Could you copy every entry exactly, dropping the pictures?

(Dataset records)
⟨

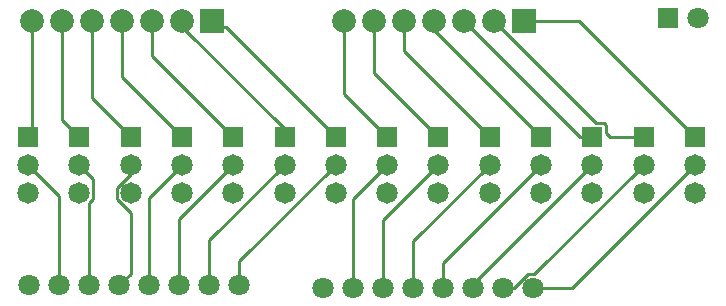
<source format=gtl>
G04 Layer: TopLayer*
G04 EasyEDA Pro v2.2.35.2, 2025-01-23 15:21:27*
G04 Gerber Generator version 0.3*
G04 Scale: 100 percent, Rotated: No, Reflected: No*
G04 Dimensions in millimeters*
G04 Leading zeros omitted, absolute positions, 4 integers and 5 decimals*
%FSLAX45Y45*%
%MOMM*%
%ADD10R,1.8161X1.8161*%
%ADD11C,1.8161*%
%ADD12C,2.0*%
%ADD13R,2.0X2.0*%
%ADD14C,1.8*%
%ADD15R,1.8X1.8*%
%ADD16C,0.254*%
G75*


G04 Pad Start*
G54D10*
G01X1980409Y-877570D03*
G54D11*
G01X1980409Y-1116330D03*
G01X1980409Y-1357630D03*
G54D10*
G01X1546008Y-877570D03*
G54D11*
G01X1546008Y-1116330D03*
G01X1546008Y-1357630D03*
G54D10*
G01X1111607Y-877570D03*
G54D11*
G01X1111607Y-1116330D03*
G01X1111607Y-1357630D03*
G54D10*
G01X677206Y-877570D03*
G54D11*
G01X677206Y-1116330D03*
G01X677206Y-1357630D03*
G54D10*
G01X242805Y-877570D03*
G54D11*
G01X242805Y-1116330D03*
G01X242805Y-1357630D03*
G54D10*
G01X2849211Y-877570D03*
G54D11*
G01X2849211Y-1116330D03*
G01X2849211Y-1357630D03*
G54D10*
G01X2414810Y-877570D03*
G54D11*
G01X2414810Y-1116330D03*
G01X2414810Y-1357630D03*
G54D10*
G01X5021216Y-877570D03*
G54D11*
G01X5021216Y-1116330D03*
G01X5021216Y-1357630D03*
G54D10*
G01X4586815Y-877570D03*
G54D11*
G01X4586815Y-1116330D03*
G01X4586815Y-1357630D03*
G54D10*
G01X4152414Y-877570D03*
G54D11*
G01X4152414Y-1116330D03*
G01X4152414Y-1357630D03*
G54D10*
G01X3718013Y-877570D03*
G54D11*
G01X3718013Y-1116330D03*
G01X3718013Y-1357630D03*
G54D10*
G01X3283612Y-877570D03*
G54D11*
G01X3283612Y-1116330D03*
G01X3283612Y-1357630D03*
G54D10*
G01X5890018Y-877570D03*
G54D11*
G01X5890018Y-1116330D03*
G01X5890018Y-1357630D03*
G54D10*
G01X5455617Y-877570D03*
G54D11*
G01X5455617Y-1116330D03*
G01X5455617Y-1357630D03*
G54D12*
G01X279400Y101600D03*
G01X533400Y101600D03*
G01X787400Y101600D03*
G01X1041400Y101600D03*
G01X1295400Y101600D03*
G01X1549400Y101600D03*
G54D13*
G01X1803400Y101600D03*
G54D12*
G01X2921000Y101600D03*
G01X3175000Y101600D03*
G01X3429000Y101600D03*
G01X3683000Y101600D03*
G01X3937000Y101600D03*
G01X4191000Y101600D03*
G54D13*
G01X4445000Y101600D03*
G54D14*
G01X254000Y-2133600D03*
G01X508000Y-2133600D03*
G01X762000Y-2133600D03*
G01X1016000Y-2133600D03*
G01X1270000Y-2133600D03*
G01X1524000Y-2133600D03*
G01X1778000Y-2133600D03*
G01X2032000Y-2133600D03*
G01X2743200Y-2159000D03*
G01X2997200Y-2159000D03*
G01X3251200Y-2159000D03*
G01X3505200Y-2159000D03*
G01X3759200Y-2159000D03*
G01X4013200Y-2159000D03*
G01X4267200Y-2159000D03*
G01X4521200Y-2159000D03*
G01X5918200Y127000D03*
G54D15*
G01X5664200Y127000D03*
G04 Pad End*

G04 Track Start*
G54D16*
G01X242805Y-877570D02*
G01X279400Y-840975D01*
G01X279400Y50800D01*
G01X533400Y50800D02*
G01X533400Y-733764D01*
G01X677206Y-877570D01*
G01X787400Y50800D02*
G01X787400Y-553363D01*
G01X1111607Y-877570D01*
G01X1041400Y50800D02*
G01X1041400Y-372962D01*
G01X1546008Y-877570D01*
G01X1295400Y50800D02*
G01X1295400Y-192561D01*
G01X1980409Y-877570D01*
G01X1549400Y50800D02*
G01X2414810Y-814610D01*
G01X2414810Y-877570D01*
G01X1803400Y50800D02*
G01X1920841Y50800D01*
G01X2849211Y-877570D01*
G01X2921000Y101600D02*
G01X2921000Y-514958D01*
G01X3283612Y-877570D01*
G01X3175000Y101600D02*
G01X3175000Y-334557D01*
G01X3718013Y-877570D01*
G01X3429000Y101600D02*
G01X3429000Y-154156D01*
G01X4152414Y-877570D01*
G01X3683000Y101600D02*
G01X3683000Y26245D01*
G01X4586815Y-877570D01*
G01X3937000Y101600D02*
G01X4916170Y-877570D01*
G01X5021216Y-877570D01*
G01X5170170Y-877570D02*
G01X5455617Y-877570D01*
G01X4191000Y101600D02*
G01X5051465Y-758865D01*
G01X5123577Y-758865D01*
G01X5139921Y-775209D01*
G01X5139921Y-847321D01*
G01X5170170Y-877570D01*
G01X4445000Y101600D02*
G01X4910848Y101600D01*
G01X5890018Y-877570D01*
G01X242805Y-1116330D02*
G01X508000Y-1381525D01*
G01X508000Y-2133600D01*
G01X795911Y-1406799D02*
G01X762000Y-1440710D01*
G01X762000Y-2133600D01*
G01X677206Y-1116330D02*
G01X795911Y-1235035D01*
G01X795911Y-1406799D01*
G01X1111607Y-2037993D02*
G01X1016000Y-2133600D01*
G01X1111607Y-1116330D02*
G01X1111607Y-1189756D01*
G01X992902Y-1308461D01*
G01X992902Y-1406799D01*
G01X1111607Y-1525504D01*
G01X1111607Y-2037993D01*
G01X1546008Y-1116330D02*
G01X1270000Y-1392338D01*
G01X1270000Y-2133600D01*
G01X1980409Y-1116330D02*
G01X1524000Y-1572739D01*
G01X1524000Y-2133600D01*
G01X2414810Y-1116330D02*
G01X1778000Y-1753140D01*
G01X1778000Y-2133600D01*
G01X2849211Y-1116330D02*
G01X2032000Y-1933541D01*
G01X2032000Y-2133600D01*
G01X3283612Y-1116330D02*
G01X2997200Y-1402742D01*
G01X2997200Y-2159000D01*
G01X3718013Y-1116330D02*
G01X3251200Y-1583143D01*
G01X3251200Y-2159000D01*
G01X4152414Y-1116330D02*
G01X3505200Y-1763544D01*
G01X3505200Y-2159000D01*
G01X4586815Y-1116330D02*
G01X3759200Y-1943945D01*
G01X3759200Y-2159000D01*
G01X5021216Y-1116330D02*
G01X4013200Y-2124346D01*
G01X4013200Y-2159000D01*
G01X5455617Y-1116330D02*
G01X4530846Y-2041100D01*
G01X4472364Y-2041100D01*
G01X4354464Y-2159000D01*
G01X4267200Y-2159000D01*
G01X5890018Y-1116330D02*
G01X4847348Y-2159000D01*
G01X4521200Y-2159000D01*
G04 Track End*

M02*


</source>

⟩

__Output for this exercise__
<source format=gtl>
G04 Layer: TopLayer*
G04 EasyEDA Pro v2.2.35.2, 2025-01-23 15:21:27*
G04 Gerber Generator version 0.3*
G04 Scale: 100 percent, Rotated: No, Reflected: No*
G04 Dimensions in millimeters*
G04 Leading zeros omitted, absolute positions, 4 integers and 5 decimals*
%FSLAX45Y45*%
%MOMM*%
%ADD10R,1.8161X1.8161*%
%ADD11C,1.8161*%
%ADD12C,2.0*%
%ADD13R,2.0X2.0*%
%ADD14C,1.8*%
%ADD15R,1.8X1.8*%
%ADD16C,0.254*%
G75*


G04 Pad Start*
G54D10*
G01X1980409Y-877570D03*
G54D11*
G01X1980409Y-1116330D03*
G01X1980409Y-1357630D03*
G54D10*
G01X1546008Y-877570D03*
G54D11*
G01X1546008Y-1116330D03*
G01X1546008Y-1357630D03*
G54D10*
G01X1111607Y-877570D03*
G54D11*
G01X1111607Y-1116330D03*
G01X1111607Y-1357630D03*
G54D10*
G01X677206Y-877570D03*
G54D11*
G01X677206Y-1116330D03*
G01X677206Y-1357630D03*
G54D10*
G01X242805Y-877570D03*
G54D11*
G01X242805Y-1116330D03*
G01X242805Y-1357630D03*
G54D10*
G01X2849211Y-877570D03*
G54D11*
G01X2849211Y-1116330D03*
G01X2849211Y-1357630D03*
G54D10*
G01X2414810Y-877570D03*
G54D11*
G01X2414810Y-1116330D03*
G01X2414810Y-1357630D03*
G54D10*
G01X5021216Y-877570D03*
G54D11*
G01X5021216Y-1116330D03*
G01X5021216Y-1357630D03*
G54D10*
G01X4586815Y-877570D03*
G54D11*
G01X4586815Y-1116330D03*
G01X4586815Y-1357630D03*
G54D10*
G01X4152414Y-877570D03*
G54D11*
G01X4152414Y-1116330D03*
G01X4152414Y-1357630D03*
G54D10*
G01X3718013Y-877570D03*
G54D11*
G01X3718013Y-1116330D03*
G01X3718013Y-1357630D03*
G54D10*
G01X3283612Y-877570D03*
G54D11*
G01X3283612Y-1116330D03*
G01X3283612Y-1357630D03*
G54D10*
G01X5890018Y-877570D03*
G54D11*
G01X5890018Y-1116330D03*
G01X5890018Y-1357630D03*
G54D10*
G01X5455617Y-877570D03*
G54D11*
G01X5455617Y-1116330D03*
G01X5455617Y-1357630D03*
G54D12*
G01X279400Y101600D03*
G01X533400Y101600D03*
G01X787400Y101600D03*
G01X1041400Y101600D03*
G01X1295400Y101600D03*
G01X1549400Y101600D03*
G54D13*
G01X1803400Y101600D03*
G54D12*
G01X2921000Y101600D03*
G01X3175000Y101600D03*
G01X3429000Y101600D03*
G01X3683000Y101600D03*
G01X3937000Y101600D03*
G01X4191000Y101600D03*
G54D13*
G01X4445000Y101600D03*
G54D14*
G01X254000Y-2133600D03*
G01X508000Y-2133600D03*
G01X762000Y-2133600D03*
G01X1016000Y-2133600D03*
G01X1270000Y-2133600D03*
G01X1524000Y-2133600D03*
G01X1778000Y-2133600D03*
G01X2032000Y-2133600D03*
G01X2743200Y-2159000D03*
G01X2997200Y-2159000D03*
G01X3251200Y-2159000D03*
G01X3505200Y-2159000D03*
G01X3759200Y-2159000D03*
G01X4013200Y-2159000D03*
G01X4267200Y-2159000D03*
G01X4521200Y-2159000D03*
G01X5918200Y127000D03*
G54D15*
G01X5664200Y127000D03*
G04 Pad End*

G04 Track Start*
G54D16*
G01X242805Y-877570D02*
G01X279400Y-840975D01*
G01X279400Y50800D01*
G01X533400Y50800D02*
G01X533400Y-733764D01*
G01X677206Y-877570D01*
G01X787400Y50800D02*
G01X787400Y-553363D01*
G01X1111607Y-877570D01*
G01X1041400Y50800D02*
G01X1041400Y-372962D01*
G01X1546008Y-877570D01*
G01X1295400Y50800D02*
G01X1295400Y-192561D01*
G01X1980409Y-877570D01*
G01X1549400Y50800D02*
G01X2414810Y-814610D01*
G01X2414810Y-877570D01*
G01X1803400Y50800D02*
G01X1920841Y50800D01*
G01X2849211Y-877570D01*
G01X2921000Y101600D02*
G01X2921000Y-514958D01*
G01X3283612Y-877570D01*
G01X3175000Y101600D02*
G01X3175000Y-334557D01*
G01X3718013Y-877570D01*
G01X3429000Y101600D02*
G01X3429000Y-154156D01*
G01X4152414Y-877570D01*
G01X3683000Y101600D02*
G01X3683000Y26245D01*
G01X4586815Y-877570D01*
G01X3937000Y101600D02*
G01X4916170Y-877570D01*
G01X5021216Y-877570D01*
G01X5170170Y-877570D02*
G01X5455617Y-877570D01*
G01X4191000Y101600D02*
G01X5051465Y-758865D01*
G01X5123577Y-758865D01*
G01X5139921Y-775209D01*
G01X5139921Y-847321D01*
G01X5170170Y-877570D01*
G01X4445000Y101600D02*
G01X4910848Y101600D01*
G01X5890018Y-877570D01*
G01X242805Y-1116330D02*
G01X508000Y-1381525D01*
G01X508000Y-2133600D01*
G01X795911Y-1406799D02*
G01X762000Y-1440710D01*
G01X762000Y-2133600D01*
G01X677206Y-1116330D02*
G01X795911Y-1235035D01*
G01X795911Y-1406799D01*
G01X1111607Y-2037993D02*
G01X1016000Y-2133600D01*
G01X1111607Y-1116330D02*
G01X1111607Y-1189756D01*
G01X992902Y-1308461D01*
G01X992902Y-1406799D01*
G01X1111607Y-1525504D01*
G01X1111607Y-2037993D01*
G01X1546008Y-1116330D02*
G01X1270000Y-1392338D01*
G01X1270000Y-2133600D01*
G01X1980409Y-1116330D02*
G01X1524000Y-1572739D01*
G01X1524000Y-2133600D01*
G01X2414810Y-1116330D02*
G01X1778000Y-1753140D01*
G01X1778000Y-2133600D01*
G01X2849211Y-1116330D02*
G01X2032000Y-1933541D01*
G01X2032000Y-2133600D01*
G01X3283612Y-1116330D02*
G01X2997200Y-1402742D01*
G01X2997200Y-2159000D01*
G01X3718013Y-1116330D02*
G01X3251200Y-1583143D01*
G01X3251200Y-2159000D01*
G01X4152414Y-1116330D02*
G01X3505200Y-1763544D01*
G01X3505200Y-2159000D01*
G01X4586815Y-1116330D02*
G01X3759200Y-1943945D01*
G01X3759200Y-2159000D01*
G01X5021216Y-1116330D02*
G01X4013200Y-2124346D01*
G01X4013200Y-2159000D01*
G01X5455617Y-1116330D02*
G01X4530846Y-2041100D01*
G01X4472364Y-2041100D01*
G01X4354464Y-2159000D01*
G01X4267200Y-2159000D01*
G01X5890018Y-1116330D02*
G01X4847348Y-2159000D01*
G01X4521200Y-2159000D01*
G04 Track End*

M02*


</source>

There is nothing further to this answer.